This varies a great deal.  Most universities in the U.S. only
offer general relativity as a graduate course, typically in the
second year, but an increasing number are setting up undergraduate
courses.  (UC Santa Barbara has taught undergraduate general
relativity for years; Jim Hartle's textbook, _Gravity_, came out
of that.)

Steve Carlip
Creighton Hogg - 29 Dec 2004 18:25 GMT
> > When do students of Astronomy or Physics start to understand general
> > relativity. Is it while they are in the Master's level?  
[quoted text clipped - 5 lines]
> relativity for years; Jim Hartle's textbook, _Gravity_, came out
> of that.)

Here at UW Madison we usually teach GR as an undergrad class once a year.  
A few years ago we used a pre-printed version of Hartle.  I should check
out the finished version sometime.
Eugene Shubert - 29 Dec 2004 21:06 GMT
The initial moment that a student begins to understand GR is somewhat
subjective. There are many essential points that define the
fundamentals of the theory. For me, being able to compute time delay
and gravitational red shift with the Equivalence Principle was a
watershed moment.

I never felt that I understood SR in a profound way until I realized
that it is possible to derive the Lorentz transformation from the
Galilean transformation.

http://www.everythingimportant.org/relativity/special.pdf
Eugene Shubert
Ken S. Tucker - 29 Dec 2004 23:50 GMT
I agree with everybody...(in this thread!)

EXTRACTED MATERIAL >>
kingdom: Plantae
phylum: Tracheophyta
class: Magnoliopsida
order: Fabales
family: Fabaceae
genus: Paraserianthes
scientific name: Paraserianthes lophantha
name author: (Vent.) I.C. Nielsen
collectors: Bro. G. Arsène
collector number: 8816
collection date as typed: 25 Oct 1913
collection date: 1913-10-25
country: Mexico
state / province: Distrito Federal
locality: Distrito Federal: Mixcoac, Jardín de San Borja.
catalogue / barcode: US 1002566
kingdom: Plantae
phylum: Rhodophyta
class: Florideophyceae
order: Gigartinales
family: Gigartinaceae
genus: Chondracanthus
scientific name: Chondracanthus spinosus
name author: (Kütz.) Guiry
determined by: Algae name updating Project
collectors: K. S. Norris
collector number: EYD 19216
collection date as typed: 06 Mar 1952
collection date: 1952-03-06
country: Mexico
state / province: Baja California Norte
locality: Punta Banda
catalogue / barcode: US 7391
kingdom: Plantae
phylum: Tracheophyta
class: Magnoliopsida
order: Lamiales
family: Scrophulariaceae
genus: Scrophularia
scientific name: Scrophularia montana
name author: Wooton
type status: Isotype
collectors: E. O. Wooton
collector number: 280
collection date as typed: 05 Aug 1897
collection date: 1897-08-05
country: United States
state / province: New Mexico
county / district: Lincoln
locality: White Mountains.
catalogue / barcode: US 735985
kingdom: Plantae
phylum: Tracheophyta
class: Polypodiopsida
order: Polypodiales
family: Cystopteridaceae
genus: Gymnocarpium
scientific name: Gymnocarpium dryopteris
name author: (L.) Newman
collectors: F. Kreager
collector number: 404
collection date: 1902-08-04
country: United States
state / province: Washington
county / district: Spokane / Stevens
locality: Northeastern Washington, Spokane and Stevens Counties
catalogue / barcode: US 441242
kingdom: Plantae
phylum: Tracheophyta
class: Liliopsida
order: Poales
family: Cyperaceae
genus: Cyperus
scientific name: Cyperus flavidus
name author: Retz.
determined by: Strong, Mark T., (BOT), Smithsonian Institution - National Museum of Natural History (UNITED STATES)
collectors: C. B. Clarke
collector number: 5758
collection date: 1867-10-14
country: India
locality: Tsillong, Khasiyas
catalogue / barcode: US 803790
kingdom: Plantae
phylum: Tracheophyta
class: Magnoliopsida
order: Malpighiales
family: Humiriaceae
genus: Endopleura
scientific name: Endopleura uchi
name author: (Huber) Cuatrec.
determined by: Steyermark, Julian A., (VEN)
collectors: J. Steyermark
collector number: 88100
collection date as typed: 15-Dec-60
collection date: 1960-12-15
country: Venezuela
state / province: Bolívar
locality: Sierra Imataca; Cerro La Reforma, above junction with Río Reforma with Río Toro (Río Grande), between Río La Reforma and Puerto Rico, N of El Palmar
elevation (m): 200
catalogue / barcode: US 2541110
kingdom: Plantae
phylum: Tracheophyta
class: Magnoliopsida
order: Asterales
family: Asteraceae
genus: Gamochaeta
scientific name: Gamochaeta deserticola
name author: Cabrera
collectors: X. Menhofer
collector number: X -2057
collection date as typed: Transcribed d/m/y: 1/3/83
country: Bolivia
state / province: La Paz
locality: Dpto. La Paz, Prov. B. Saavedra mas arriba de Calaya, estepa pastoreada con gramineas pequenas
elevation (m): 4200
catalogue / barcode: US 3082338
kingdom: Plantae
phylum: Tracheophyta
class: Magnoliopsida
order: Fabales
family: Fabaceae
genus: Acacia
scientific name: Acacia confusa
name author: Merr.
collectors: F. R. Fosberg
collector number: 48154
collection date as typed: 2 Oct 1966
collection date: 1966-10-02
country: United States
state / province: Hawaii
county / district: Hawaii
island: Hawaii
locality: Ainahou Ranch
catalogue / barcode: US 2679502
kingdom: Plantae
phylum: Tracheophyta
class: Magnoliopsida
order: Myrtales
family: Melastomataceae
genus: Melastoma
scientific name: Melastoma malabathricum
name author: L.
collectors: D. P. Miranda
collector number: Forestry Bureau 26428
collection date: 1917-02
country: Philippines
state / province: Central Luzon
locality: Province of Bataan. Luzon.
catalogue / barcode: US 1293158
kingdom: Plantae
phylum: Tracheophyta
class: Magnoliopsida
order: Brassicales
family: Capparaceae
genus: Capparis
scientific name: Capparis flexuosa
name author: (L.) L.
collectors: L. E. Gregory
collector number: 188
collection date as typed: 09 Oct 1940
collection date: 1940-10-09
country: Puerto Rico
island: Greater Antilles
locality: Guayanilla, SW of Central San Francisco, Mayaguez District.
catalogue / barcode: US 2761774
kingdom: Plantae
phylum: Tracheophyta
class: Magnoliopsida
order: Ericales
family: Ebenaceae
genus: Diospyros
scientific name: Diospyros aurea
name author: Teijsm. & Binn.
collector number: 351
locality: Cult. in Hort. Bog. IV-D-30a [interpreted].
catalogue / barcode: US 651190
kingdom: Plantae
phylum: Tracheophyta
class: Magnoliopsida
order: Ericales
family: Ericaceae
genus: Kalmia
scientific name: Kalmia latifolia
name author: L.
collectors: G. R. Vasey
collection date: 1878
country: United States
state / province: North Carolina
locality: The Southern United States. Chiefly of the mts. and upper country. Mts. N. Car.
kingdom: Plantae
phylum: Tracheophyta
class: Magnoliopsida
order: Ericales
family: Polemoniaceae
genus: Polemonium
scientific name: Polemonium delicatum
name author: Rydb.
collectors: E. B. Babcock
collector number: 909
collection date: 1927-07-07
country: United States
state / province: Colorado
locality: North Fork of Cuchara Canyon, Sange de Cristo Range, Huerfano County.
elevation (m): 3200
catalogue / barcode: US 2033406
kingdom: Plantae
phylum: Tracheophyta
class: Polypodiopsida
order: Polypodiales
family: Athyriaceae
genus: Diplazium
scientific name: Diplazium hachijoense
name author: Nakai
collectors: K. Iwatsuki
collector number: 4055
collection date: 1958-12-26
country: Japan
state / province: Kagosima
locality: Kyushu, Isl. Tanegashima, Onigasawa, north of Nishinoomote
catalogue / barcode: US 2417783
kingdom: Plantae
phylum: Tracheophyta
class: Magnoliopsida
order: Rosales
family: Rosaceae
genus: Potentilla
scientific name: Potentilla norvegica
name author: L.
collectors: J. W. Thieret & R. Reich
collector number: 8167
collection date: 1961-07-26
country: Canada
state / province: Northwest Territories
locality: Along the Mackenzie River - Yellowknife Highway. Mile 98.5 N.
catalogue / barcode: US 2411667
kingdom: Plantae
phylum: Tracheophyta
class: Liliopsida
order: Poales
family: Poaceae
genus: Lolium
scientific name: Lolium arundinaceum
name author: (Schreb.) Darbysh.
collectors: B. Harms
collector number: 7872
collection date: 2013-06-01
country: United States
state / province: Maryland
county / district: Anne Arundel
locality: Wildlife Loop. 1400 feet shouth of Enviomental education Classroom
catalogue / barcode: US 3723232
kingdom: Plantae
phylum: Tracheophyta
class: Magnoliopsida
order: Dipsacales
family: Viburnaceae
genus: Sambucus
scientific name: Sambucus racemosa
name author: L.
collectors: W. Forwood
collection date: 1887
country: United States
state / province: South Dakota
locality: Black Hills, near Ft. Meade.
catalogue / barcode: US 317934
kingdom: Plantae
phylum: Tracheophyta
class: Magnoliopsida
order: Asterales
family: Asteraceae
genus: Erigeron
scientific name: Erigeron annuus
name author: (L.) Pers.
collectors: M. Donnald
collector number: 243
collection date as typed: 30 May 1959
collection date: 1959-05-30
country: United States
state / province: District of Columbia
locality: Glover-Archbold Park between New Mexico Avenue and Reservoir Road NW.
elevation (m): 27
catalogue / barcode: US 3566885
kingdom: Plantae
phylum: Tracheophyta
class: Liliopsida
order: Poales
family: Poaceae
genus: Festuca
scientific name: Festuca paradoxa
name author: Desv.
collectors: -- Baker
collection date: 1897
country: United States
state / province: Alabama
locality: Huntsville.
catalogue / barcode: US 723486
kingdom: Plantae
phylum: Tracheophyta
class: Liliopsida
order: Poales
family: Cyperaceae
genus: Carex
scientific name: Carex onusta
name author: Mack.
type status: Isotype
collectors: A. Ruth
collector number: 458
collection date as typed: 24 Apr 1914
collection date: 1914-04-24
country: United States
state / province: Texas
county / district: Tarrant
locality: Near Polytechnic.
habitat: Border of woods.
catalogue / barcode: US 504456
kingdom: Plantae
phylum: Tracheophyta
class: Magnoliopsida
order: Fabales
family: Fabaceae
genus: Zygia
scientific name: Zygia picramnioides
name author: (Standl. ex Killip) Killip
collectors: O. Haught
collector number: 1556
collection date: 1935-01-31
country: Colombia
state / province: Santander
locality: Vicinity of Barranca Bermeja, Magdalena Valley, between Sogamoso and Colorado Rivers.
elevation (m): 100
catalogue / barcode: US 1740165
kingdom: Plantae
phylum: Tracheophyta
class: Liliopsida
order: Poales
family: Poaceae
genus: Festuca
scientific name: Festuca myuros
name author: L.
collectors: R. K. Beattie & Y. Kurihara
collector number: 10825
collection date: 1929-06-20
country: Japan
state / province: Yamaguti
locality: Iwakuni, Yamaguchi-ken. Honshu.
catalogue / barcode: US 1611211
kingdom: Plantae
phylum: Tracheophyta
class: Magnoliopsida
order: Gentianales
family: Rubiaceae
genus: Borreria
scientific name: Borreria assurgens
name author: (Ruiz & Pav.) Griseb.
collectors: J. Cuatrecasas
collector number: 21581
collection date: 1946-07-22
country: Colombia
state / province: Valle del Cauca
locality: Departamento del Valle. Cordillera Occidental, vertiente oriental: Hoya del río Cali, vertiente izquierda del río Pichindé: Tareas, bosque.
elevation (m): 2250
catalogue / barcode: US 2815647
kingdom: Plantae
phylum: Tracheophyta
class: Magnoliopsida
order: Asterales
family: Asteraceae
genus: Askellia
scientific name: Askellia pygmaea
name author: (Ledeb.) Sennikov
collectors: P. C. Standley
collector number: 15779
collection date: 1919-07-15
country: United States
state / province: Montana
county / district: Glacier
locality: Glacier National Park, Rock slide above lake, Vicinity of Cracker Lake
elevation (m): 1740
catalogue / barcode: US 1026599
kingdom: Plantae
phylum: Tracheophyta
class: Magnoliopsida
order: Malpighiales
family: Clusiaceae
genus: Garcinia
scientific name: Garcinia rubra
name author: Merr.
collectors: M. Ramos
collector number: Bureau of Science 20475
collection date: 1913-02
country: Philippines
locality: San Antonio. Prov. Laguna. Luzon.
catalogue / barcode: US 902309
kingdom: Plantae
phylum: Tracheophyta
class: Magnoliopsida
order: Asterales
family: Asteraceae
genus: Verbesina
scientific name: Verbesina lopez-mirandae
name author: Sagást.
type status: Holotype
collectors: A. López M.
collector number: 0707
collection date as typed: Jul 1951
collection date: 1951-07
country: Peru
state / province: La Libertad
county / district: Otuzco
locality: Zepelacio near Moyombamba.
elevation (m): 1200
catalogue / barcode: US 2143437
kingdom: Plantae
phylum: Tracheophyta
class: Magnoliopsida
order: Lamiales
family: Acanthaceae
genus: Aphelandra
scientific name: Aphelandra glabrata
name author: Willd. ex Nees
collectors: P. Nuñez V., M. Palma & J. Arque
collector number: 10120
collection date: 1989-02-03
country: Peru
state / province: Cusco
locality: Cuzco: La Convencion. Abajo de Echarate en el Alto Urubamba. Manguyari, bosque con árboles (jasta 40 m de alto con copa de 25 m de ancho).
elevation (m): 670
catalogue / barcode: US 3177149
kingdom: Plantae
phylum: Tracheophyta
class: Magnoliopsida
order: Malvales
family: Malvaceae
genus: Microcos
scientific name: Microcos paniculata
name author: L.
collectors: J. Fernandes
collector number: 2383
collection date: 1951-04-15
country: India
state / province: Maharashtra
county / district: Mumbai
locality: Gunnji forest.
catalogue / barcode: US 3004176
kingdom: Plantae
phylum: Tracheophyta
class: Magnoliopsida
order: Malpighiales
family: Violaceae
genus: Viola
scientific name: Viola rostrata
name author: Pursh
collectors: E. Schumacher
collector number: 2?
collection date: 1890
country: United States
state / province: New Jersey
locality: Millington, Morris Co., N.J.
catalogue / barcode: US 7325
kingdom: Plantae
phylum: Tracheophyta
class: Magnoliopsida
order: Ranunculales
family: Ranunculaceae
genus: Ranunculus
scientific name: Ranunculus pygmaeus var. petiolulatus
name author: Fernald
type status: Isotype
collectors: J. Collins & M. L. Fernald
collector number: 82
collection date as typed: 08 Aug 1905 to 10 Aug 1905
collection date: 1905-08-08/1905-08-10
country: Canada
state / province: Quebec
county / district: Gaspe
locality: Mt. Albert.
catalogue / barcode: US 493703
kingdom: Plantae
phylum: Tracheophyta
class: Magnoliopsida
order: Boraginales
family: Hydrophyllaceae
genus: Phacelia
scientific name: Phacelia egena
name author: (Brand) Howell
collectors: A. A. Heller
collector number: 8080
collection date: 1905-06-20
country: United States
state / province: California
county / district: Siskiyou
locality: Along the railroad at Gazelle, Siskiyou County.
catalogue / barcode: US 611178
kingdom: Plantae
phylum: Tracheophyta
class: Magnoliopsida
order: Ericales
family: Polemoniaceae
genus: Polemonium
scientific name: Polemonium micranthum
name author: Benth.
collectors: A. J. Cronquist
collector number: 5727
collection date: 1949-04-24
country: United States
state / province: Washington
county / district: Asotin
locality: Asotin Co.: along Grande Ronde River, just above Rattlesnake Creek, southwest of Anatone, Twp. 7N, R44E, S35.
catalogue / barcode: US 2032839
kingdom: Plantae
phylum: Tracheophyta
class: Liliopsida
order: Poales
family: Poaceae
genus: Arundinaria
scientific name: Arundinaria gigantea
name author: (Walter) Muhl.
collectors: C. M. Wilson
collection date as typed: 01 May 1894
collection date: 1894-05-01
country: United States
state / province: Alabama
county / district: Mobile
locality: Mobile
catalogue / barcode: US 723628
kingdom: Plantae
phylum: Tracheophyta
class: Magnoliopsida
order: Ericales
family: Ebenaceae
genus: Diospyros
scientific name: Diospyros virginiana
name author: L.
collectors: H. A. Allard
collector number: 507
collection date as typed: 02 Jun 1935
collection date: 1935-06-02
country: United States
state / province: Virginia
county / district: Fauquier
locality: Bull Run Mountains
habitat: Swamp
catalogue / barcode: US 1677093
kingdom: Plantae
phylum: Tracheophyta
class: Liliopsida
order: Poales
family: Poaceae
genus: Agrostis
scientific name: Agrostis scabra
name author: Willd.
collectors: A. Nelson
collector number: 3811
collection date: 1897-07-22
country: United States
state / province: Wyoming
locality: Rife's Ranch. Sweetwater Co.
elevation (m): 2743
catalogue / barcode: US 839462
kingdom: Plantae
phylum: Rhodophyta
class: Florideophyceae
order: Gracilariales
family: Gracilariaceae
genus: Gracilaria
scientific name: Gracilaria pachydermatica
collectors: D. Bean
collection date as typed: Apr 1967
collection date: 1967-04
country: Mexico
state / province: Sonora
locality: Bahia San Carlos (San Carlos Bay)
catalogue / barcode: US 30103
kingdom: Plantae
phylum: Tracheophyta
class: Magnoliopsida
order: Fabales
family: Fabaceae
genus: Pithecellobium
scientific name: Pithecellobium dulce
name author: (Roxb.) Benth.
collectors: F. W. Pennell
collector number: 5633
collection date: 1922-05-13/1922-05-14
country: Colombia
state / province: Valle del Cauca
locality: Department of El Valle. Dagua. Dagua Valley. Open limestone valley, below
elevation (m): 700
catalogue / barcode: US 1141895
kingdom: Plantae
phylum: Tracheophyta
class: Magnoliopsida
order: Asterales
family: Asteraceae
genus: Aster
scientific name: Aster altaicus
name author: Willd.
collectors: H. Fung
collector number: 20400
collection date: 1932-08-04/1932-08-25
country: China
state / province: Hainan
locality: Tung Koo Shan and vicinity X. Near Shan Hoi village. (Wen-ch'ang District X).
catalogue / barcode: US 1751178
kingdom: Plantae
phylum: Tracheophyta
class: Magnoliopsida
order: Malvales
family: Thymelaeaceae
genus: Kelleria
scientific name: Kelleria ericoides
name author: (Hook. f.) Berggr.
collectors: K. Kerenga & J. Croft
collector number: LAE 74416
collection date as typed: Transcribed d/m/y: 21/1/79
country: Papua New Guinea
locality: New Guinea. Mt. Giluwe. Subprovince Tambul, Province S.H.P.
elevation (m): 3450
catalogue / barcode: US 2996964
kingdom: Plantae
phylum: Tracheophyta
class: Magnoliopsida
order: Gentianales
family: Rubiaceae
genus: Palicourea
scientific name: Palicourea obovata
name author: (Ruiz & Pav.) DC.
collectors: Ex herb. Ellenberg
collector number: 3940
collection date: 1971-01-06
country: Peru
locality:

EXPLORE THE MATERIAL >>
**1)** In the thread on learning general relativity, which university is said to have taught undergraduate general relativity for years?
**2)** Resume the thread on learning general relativity after its last line.
The listing comes from a different source than the text.

RESPONSES FOR EACH TASK >>
**1)** UC Santa Barbara

**2)**
My post is just for fun, but it's truthful....

I was about 4-years old and tumbled down a stair case,
my a.s et al discovered the Quantum Gravitational Field Theory.
As I was not hurt much, I took it upon myself from time to time to
roll down stairs, shoot not much different than playing tackle
football.

As Mr. Shubert suggests, I too found the relation of red-shift, photon
energy and g-potential, as related to a spacetime *warp* to be very
sensible, in fact it looked like common sense, once one appreciates
that measurement (surveying) is defined by light rays.

Classical GR isn't really that difficult, I understood it in HS,
heck even W. Pauli wrote a fine treatment at age 19.

The hard part about GR is learning  what you don't know,
specifically where it interfaces with EM and QT.

As some may recall, I question how the concept germaine
to GR that all motion, including accelerated motion is relative,
in the presence of the Lorentz force (f_u = q*F_uv U^v).

I'm particularily frustrated that f_u is regarded as an absolute
accelerating force, so I've argued f_u=0, from the PoV of strict
GR. In my view, that's where concentration of effort is reasonable,
to experiment with the theoretics of GR.

Specifically the historical assumption that the geodesic given by
the intrinsic derivative DU^u =0, that is a Law in GR becomes subjegate
to the Lorentz force ((by prostitution,sorry)), to form

DU^u = f^u   === Lorentz Force

is an abomination of GR!

Who's the boss? GR or Lorentz Force?  (rhetorical).

Classically, we disregard the General Theory of Relativity
of motion described by

DU^u=0

so that Lorentz's  f_u  =/=0.

I turn to the experimentalist's, specifically to QT, and find
it's necessary to set f_u=0 in accord with DU^u=0, and therein,
(if true), find GR underwrites the otherwise adhoc QT.

QT has good support experimentally, but is shaky by principle.
However, I find GR actually predicts QT, and underwrites the
foundation for Planck's hypothesis, that has been subsequently
evolved and improved mathematically.

To wind up, I think GR is a theory in progress.